Trove of early movies tantalizes film buffs

Mention film history and most people think of movies they grew up with - maybe "Gone With the Wind" or "Casablanca" for older folks, "Rocky" or "Jaws" for the next generation, "Jurassic Park" or "Toy Story" for young viewers. Whatever comes to mind, it will almost certainly be a feature film, meaning it has a story and lasts more than an hour.

But before there was David O. Selznick, Michael Curtiz, or Steven Spielberg, audiences thrilled to movies that lasted a minute at most and were made by the likes of ... Thomas Edison?

That's right, the inventor of phonographs and electric lights also helped devise the art of moving pictures in the late 19th and early 20th century. Not that he saw them as an art. They were strictly business for him, and instead of crafting larger-than-life images for a big screen, he first made and marketed his movies for peep-hole viewing by one person at a time.

Later he joined the rush to theatrical films, but after a failed attempt to control the field via patent law, he largely lost interest. He and his film-producing company made more than one comeback during 30 years of activity, but deep down Edison suspected movies had a limited future.

He was wildly wrong, of course, but that doesn't diminish the fascination of his movies - including the early ones, made in a modest New Jersey building with tar paper on the walls, a sunroof in the ceiling, and a revolving stage to catch sunbeams all day long.

Now you can see his works, thanks to the Museum of Modern Art in New York, the Library of Congress, and Kino Video, which have jointly released "Edison: The Invention of the Movies," a set of four DVDs with everything from Edison's early camera tests in 1889 to his last picture, "The Unbeliever," of 1918.

Between these you'll find (among other things) cinema's first western, "The Great Train Robbery," special-effects extravaganzas like "The Dream of a Rarebit Fiend," footage of the San Francisco earthquake in 1906, and "Rescued From an Eagle's Nest," starring future director D.W. Griffith, often called the founder of modern moviemaking.

Historically important films are making great strides in the DVD world, stretching home video way beyond a means of seeing movies you missed at the multiplex.

Cinema is the only art that admirers can trace to its very beginnings, since those beginnings were just an eye-blink ago compared with those of, say, music or painting. While many films have decayed through careless storage or have been discarded by heedless distributors, many others have been preserved and restored for posterity.

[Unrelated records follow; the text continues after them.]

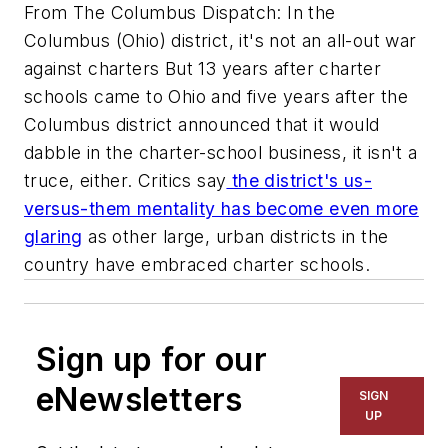
From The Columbus Dispatch: In the
Columbus (Ohio) district, it's not an all-out war
against charters But 13 years after charter
schools came to Ohio and five years after the
Columbus district announced that it would
dabble in the charter-school business, it isn't a
truce, either. Critics say
the district's us-
versus-them mentality has become even more
glaring
as other large, urban districts in the
country have embraced charter schools.
Sign up for our
eNewsletters
SIGN
UP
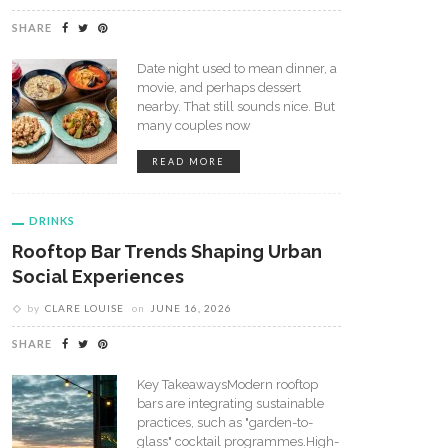
SHARE
Date night used to mean dinner, a
movie, and perhaps dessert
nearby. That still sounds nice. But
many couples now
READ MORE
DRINKS
Rooftop Bar Trends Shaping Urban
Social Experiences
by
CLARE LOUISE
on
JUNE 16, 2026
SHARE
Key TakeawaysModern rooftop
bars are integrating sustainable
practices, such as "garden-to-
glass" cocktail programmes.High-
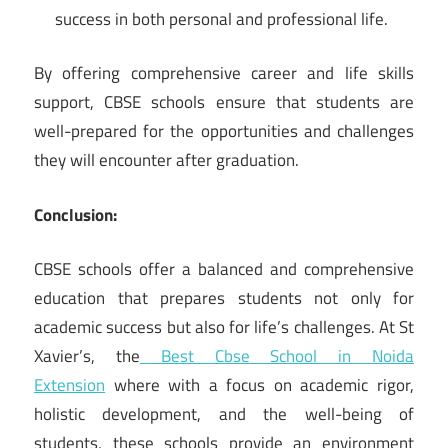
success in both personal and professional life.
By offering comprehensive career and life skills
support, CBSE schools ensure that students are
well-prepared for the opportunities and challenges
they will encounter after graduation.
Conclusion:
CBSE schools offer a balanced and comprehensive
education that prepares students not only for
academic success but also for life’s challenges. At St
Xavier’s, the
Best Cbse School in Noida
Extension
where with a focus on academic rigor,
holistic development, and the well-being of
students, these schools provide an environment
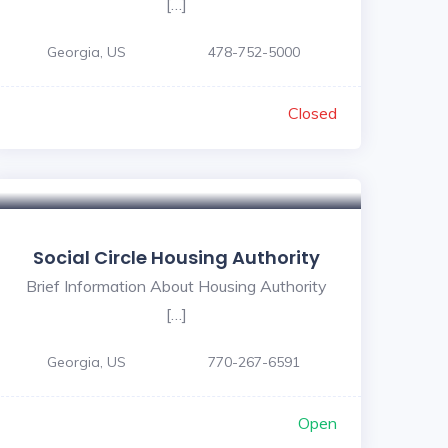
[…]
Georgia, US
478-752-5000
Closed
Social Circle Housing Authority
Brief Information About Housing Authority
[…]
Georgia, US
770-267-6591
Open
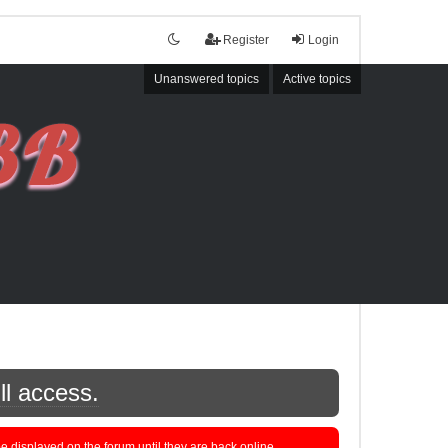
Register
Login
Unanswered topics
Active topics
ll access.
displayed on the forum until they are back online.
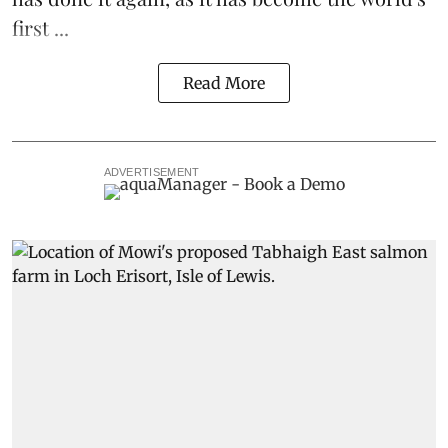
first ...
Read More
ADVERTISEMENT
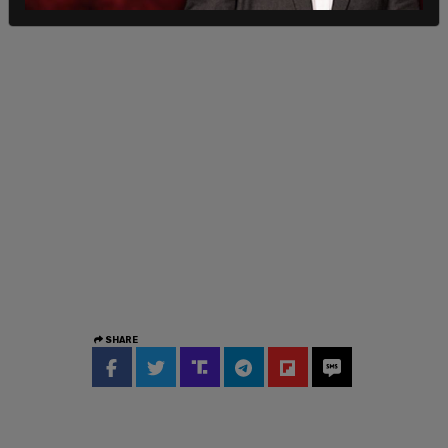
SHARE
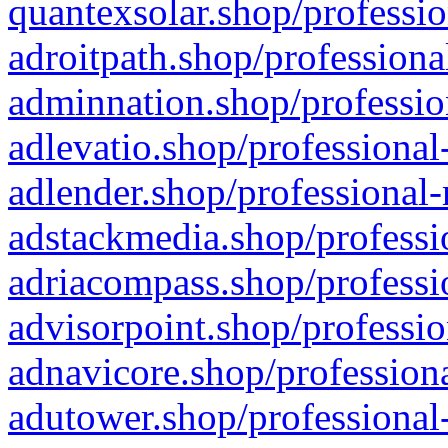
quantexsolar.shop/professio
adroitpath.shop/professiona
adminnation.shop/professio
adlevatio.shop/professional
adlender.shop/professional-
adstackmedia.shop/professi
adriacompass.shop/professi
advisorpoint.shop/professio
adnavicore.shop/professiona
adutower.shop/professional-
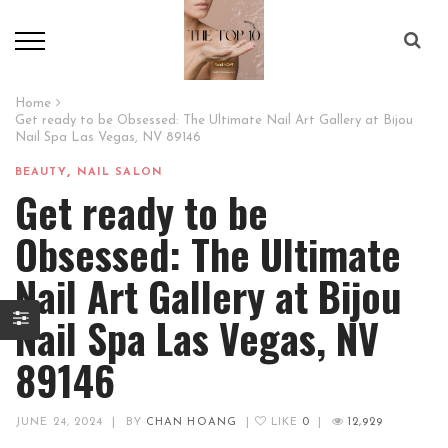
Home
Get ready to be Obsessed: The Ultimate Nail Art Gallery at Bijou
Nail Spa Las Vegas, NV 89146
,
BEAUTY
NAIL SALON
Get ready to be
Obsessed: The Ultimate
Nail Art Gallery at Bijou
Nail Spa Las Vegas, NV
89146
JUNE 24, 2024
|
BY
CHAN HOANG
|
LIKE
0
|
12,929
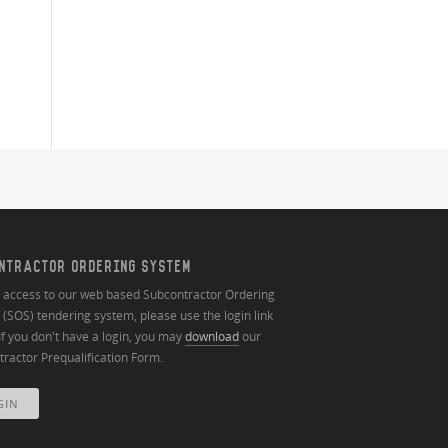
NTRACTOR ORDERING SYSTEM
n access to our web based Subcontractor Ordering
(SOS) tendering system, please use the login link
If you don't have a login, you may
download
our
ractor Prequalification Form.
GIN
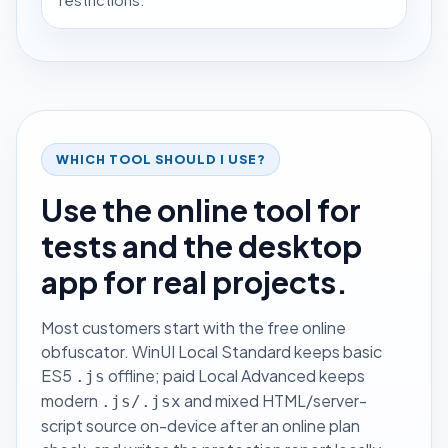
restrictions.
WHICH TOOL SHOULD I USE?
Use the online tool for
tests and the desktop
app for real projects.
Most customers start with the free online
obfuscator. WinUI Local Standard keeps basic
ES5
offline; paid Local Advanced keeps
.js
modern
and mixed HTML/server-
.js/.jsx
script source on-device after an online plan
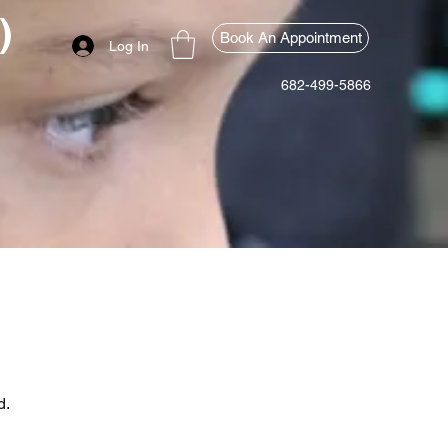
)
Book An Appointment
Log In
682-499-5866
d.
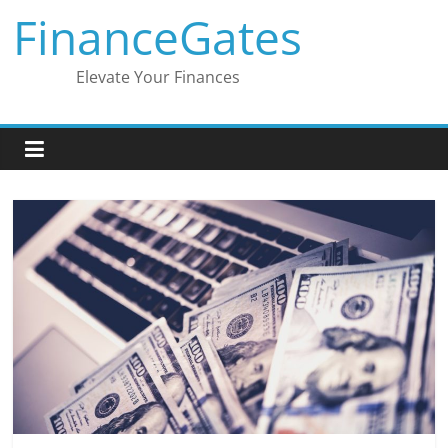
Skip
FinanceGates
to
content
Elevate Your Finances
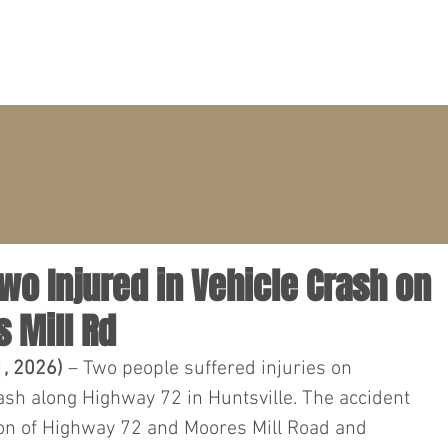
PRACTICE AREAS
ATTORNEYS
CLIENT PORTAL
Two Injured in Vehicle Crash on
 Mill Rd
1, 2026) 
– Two people suffered injuries on 
ash along Highway 72 in Huntsville. The accident 
ion of Highway 72 and Moores Mill Road and 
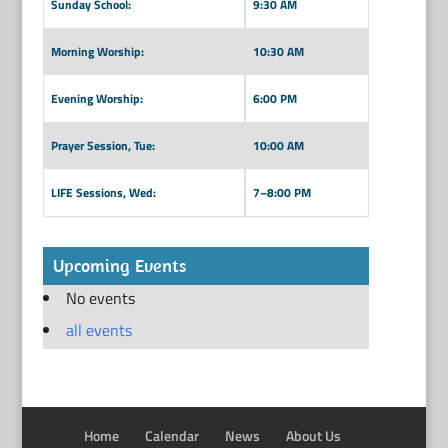
Sunday School:
9:30 AM
Morning Worship:
10:30 AM
Evening Worship:
6:00 PM
Prayer Session, Tue:
10:00 AM
LIFE Sessions, Wed:
7–8:00 PM
Upcoming Events
No events
all events
Home
Calendar
News
About Us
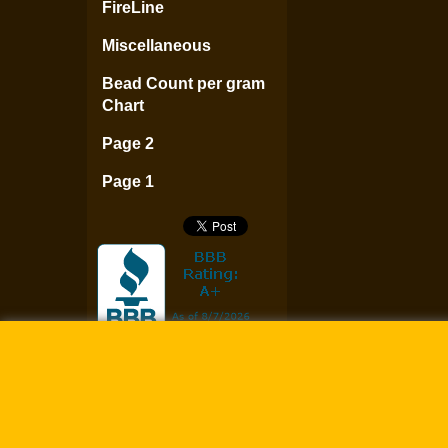
FireLine
Miscellaneous
Bead Count per gram
Chart
Page 2
Page 1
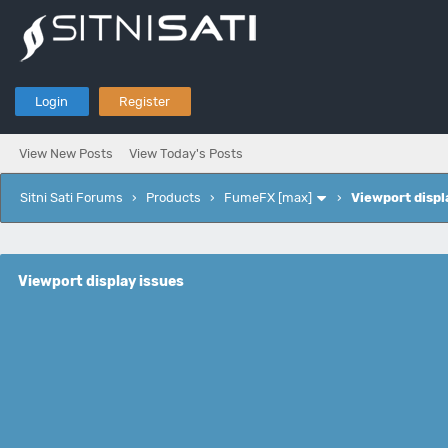
Login
Register
View New Posts
View Today's Posts
Sitni Sati Forums
›
Products
›
FumeFX [max]
›
Viewport displ
Viewport display issues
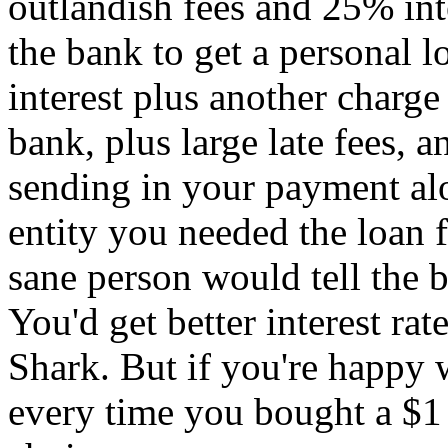
outlandish fees and 25% int
the bank to get a personal l
interest plus another charge 
bank, plus large late fees, 
sending in your payment al
entity you needed the loan
sane person would tell the b
You'd get better interest ra
Shark. But if you're happy 
every time you bought a $1 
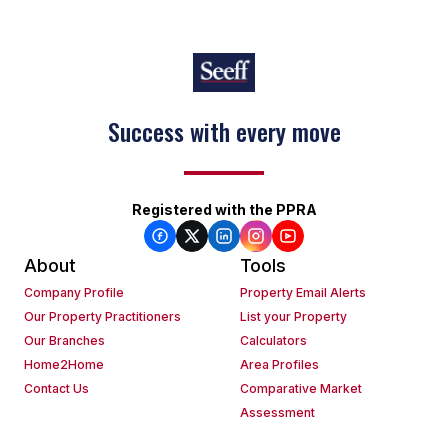
Success with every move
Registered with the PPRA
About
Tools
Company Profile
Property Email Alerts
Our Property Practitioners
List your Property
Our Branches
Calculators
Home2Home
Area Profiles
Contact Us
Comparative Market
Assessment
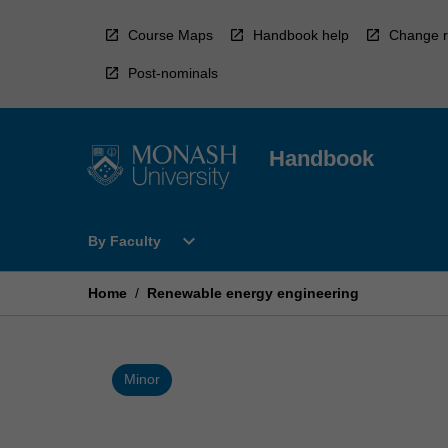
Skip
to
Course Maps
Handbook help
Change r
content
Post-nominals
Handbook
Open
expand_more
By Faculty
By
Faculty
Menu
Home
/
Renewable energy engineering
Minor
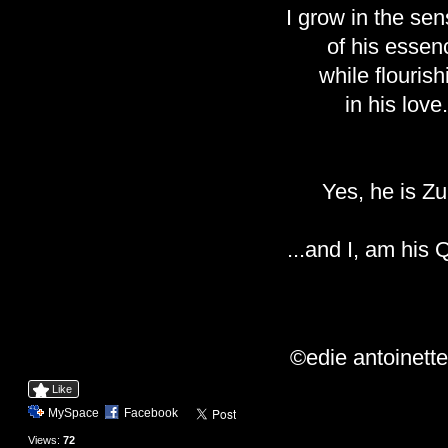
I grow in the sen
of his essen
while flourish
in his love.
Yes, he is Zu
...and I, am his
©edie antoinett
Like
MySpace
Facebook
Views:
72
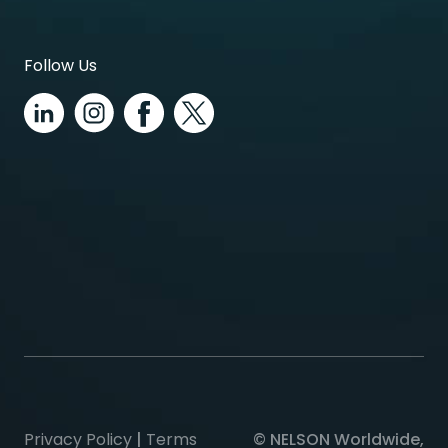
Follow Us
Privacy Policy
|
Terms
© NELSON Worldwide,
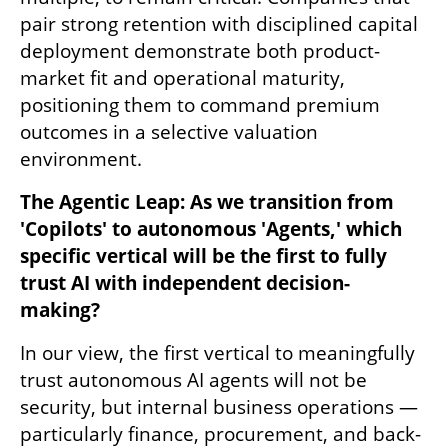
pair strong retention with disciplined capital 
deployment demonstrate both product-
market fit and operational maturity, 
positioning them to command premium 
outcomes in a selective valuation 
environment.
The Agentic Leap: As we transition from 
'Copilots' to autonomous 'Agents,' which 
specific vertical will be the first to fully 
trust AI with independent decision-
making?
In our view, the first vertical to meaningfully 
trust autonomous AI agents will not be 
security, but internal business operations — 
particularly finance, procurement, and back-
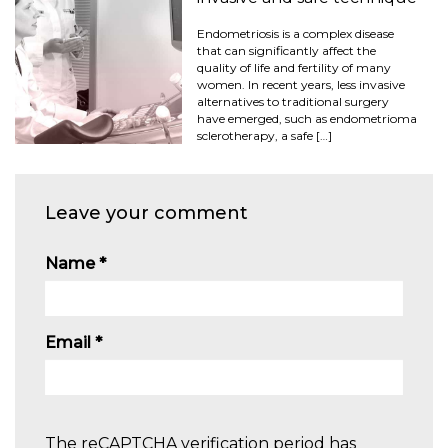
Endometriosis is a complex disease
that can significantly affect the
quality of life and fertility of many
women. In recent years, less invasive
alternatives to traditional surgery
have emerged, such as endometrioma
sclerotherapy, a safe […]
Leave your comment
Name
*
Email
*
The reCAPTCHA verification period has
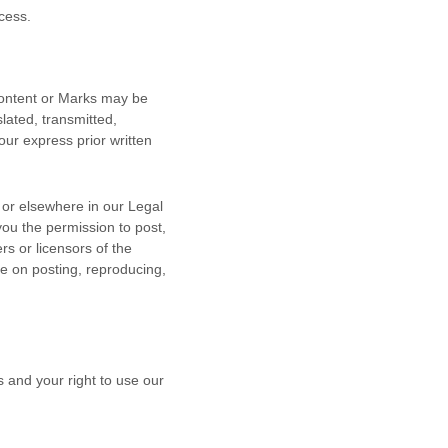
cess.
 Content or Marks may be
lated, transmitted,
our express prior written
n or elsewhere in our Legal
 you the permission to post,
rs or licensors of the
le on posting, reproducing,
s and your right to use our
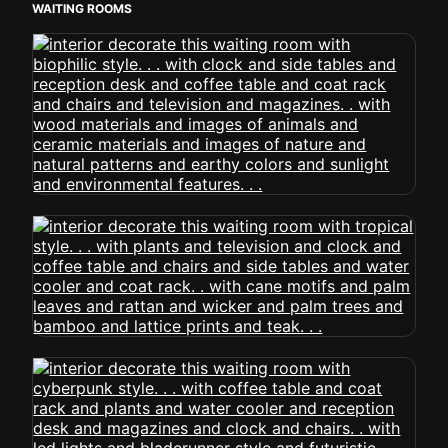
WAITING ROOMS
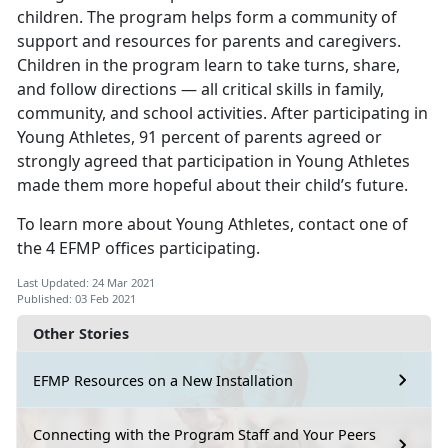
children. The program helps form a community of
support and resources for parents and caregivers.
Children in the program learn to take turns, share,
and follow directions — all critical skills in family,
community, and school activities. After participating in
Young Athletes, 91 percent of parents agreed or
strongly agreed that participation in Young Athletes
made them more hopeful about their child’s future.
To learn more about Young Athletes, contact one of
the 4 EFMP offices participating.
Last Updated: 24 Mar 2021
Published: 03 Feb 2021
Other Stories
EFMP Resources on a New Installation
Connecting with the Program Staff and Your Peers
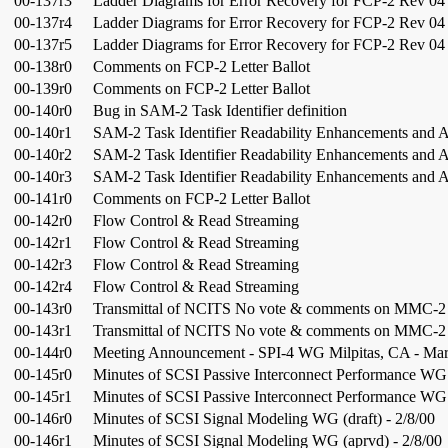
00-137r3
Ladder Diagrams for Error Recovery for FCP-2 Rev 04
00-137r4
Ladder Diagrams for Error Recovery for FCP-2 Rev 04
00-137r5
Ladder Diagrams for Error Recovery for FCP-2 Rev 04
00-138r0
Comments on FCP-2 Letter Ballot
00-139r0
Comments on FCP-2 Letter Ballot
00-140r0
Bug in SAM-2 Task Identifier definition
00-140r1
SAM-2 Task Identifier Readability Enhancements and 
00-140r2
SAM-2 Task Identifier Readability Enhancements and 
00-140r3
SAM-2 Task Identifier Readability Enhancements and 
00-141r0
Comments on FCP-2 Letter Ballot
00-142r0
Flow Control & Read Streaming
00-142r1
Flow Control & Read Streaming
00-142r3
Flow Control & Read Streaming
00-142r4
Flow Control & Read Streaming
00-143r0
Transmittal of NCITS No vote & comments on MMC-
00-143r1
Transmittal of NCITS No vote & comments on MMC-
00-144r0
Meeting Announcement - SPI-4 WG Milpitas, CA - Mar
00-145r0
Minutes of SCSI Passive Interconnect Performance WG (
00-145r1
Minutes of SCSI Passive Interconnect Performance WG 
00-146r0
Minutes of SCSI Signal Modeling WG (draft) - 2/8/00
00-146r1
Minutes of SCSI Signal Modeling WG (aprvd) - 2/8/00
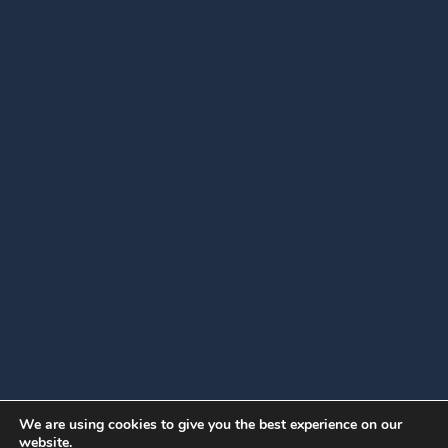
We are using cookies to give you the best experience on our
website.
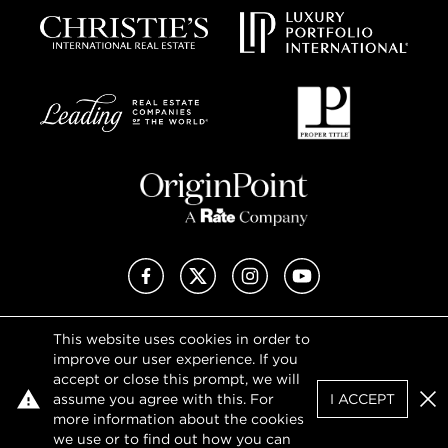
Facebook
X (Twitter)
Instagram
YouTube
This website uses cookies in order to
Privacy Policy
improve our user experience. If you
Terms of Use
accept or close this prompt, we will
DMCA Notice
assume you agree with this. For
I ACCEPT
Sitemap
Clo
more information about the cookies
we use or to find out how you can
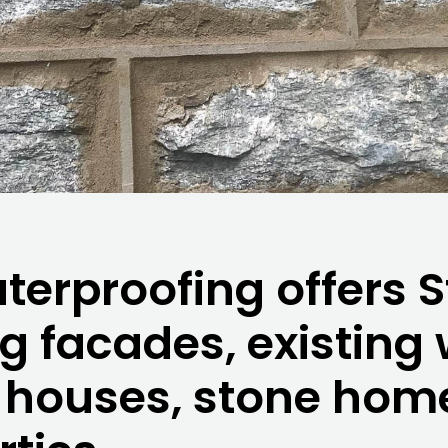
erproofing offers S
ng facades, existing
e houses, stone hom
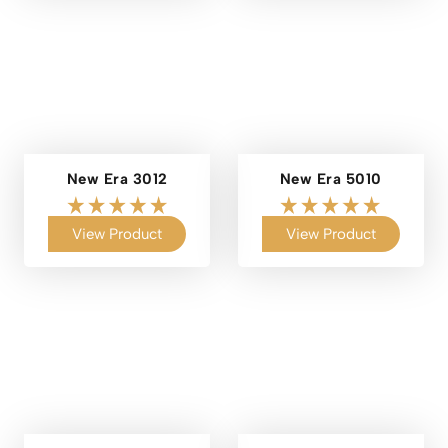
New Era 3012
New Era 5010
View Product
View Product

Kino is a leader in historical DVDs, but it is not alone. The Criterion Collection, known for its technical excellence, offers comedies by W.C. Fields and classics by Sergei Eisenstein, for example.

Another key company is Milestone Films, which won a special achievement award from the New York Film Critics Circle earlier this year.

Among its discoveries you'll find such conspicuously exotic fare as "Legong: Dance of the Virgins," a moony 1935 melodrama shot in Bali by Henry de la Falaise, who used early Technicolor to enhance his movie's documentary-like authenticity. You'll find similar hues in Milestone's release of "The Phantom of the Opera" in its original 1929 version with Lon Chaney, but you don't need color to enjoy the exuberant "Piccadilly," a black-and-white gem of 1929 starring Anna May Wong.

Special mention also goes to Milestone's recent offering "White Thunder," centering on filmmaker Varick Frissell, who sailed from Newfoundland in 1931 to shoot the last scenes of a movie about seal hunting - but died with 26 others when their ship was devastated by an explosion at sea. This release includes such '20s and '30s films by Frissell as "The Viking" and "The Lure of Labrador," plus a 2002 documentary by Victoria King about the ocean disaster.

Not all DVD distributors take consistent care in restoring historic movies, so it's best to shop alertly, dealing as much as possible with leaders in the field.

You'll find plenty to keep you busy.

Coming releases from Milestone include "Electric Edwardians: The Films of Mitchell & Kenyon," taken from a trove of rediscovered movies documenting British life in the early 20th century.

Kino, meanwhile, is on a roll. Among its new releases are the first three movies starring singer-dancer-actress Josephine Baker, including "Princess Tam Tam," a Jazz Age musical comedy that's as entertaining as it is revealing about racial attitudes in 1935 (Ms. Baker was black). And an 11-disc set, "The Art of Buster Keaton," contains no fewer than 1,300 minutes of the most inventive of the silent-era clowns.

Also from Kino is an invaluable two-disc set called "Avant-Garde: Experimental Cinema of the 1920s and '30s," containing films by everyone from Orson Welles and Man Ray to Fernand Léger and Marcel Duchamp.

Few of these movies tell stories, preferring a poetic approach meant to test the limits of what cinema can do. It's perfect viewing for adventurous DVD fans.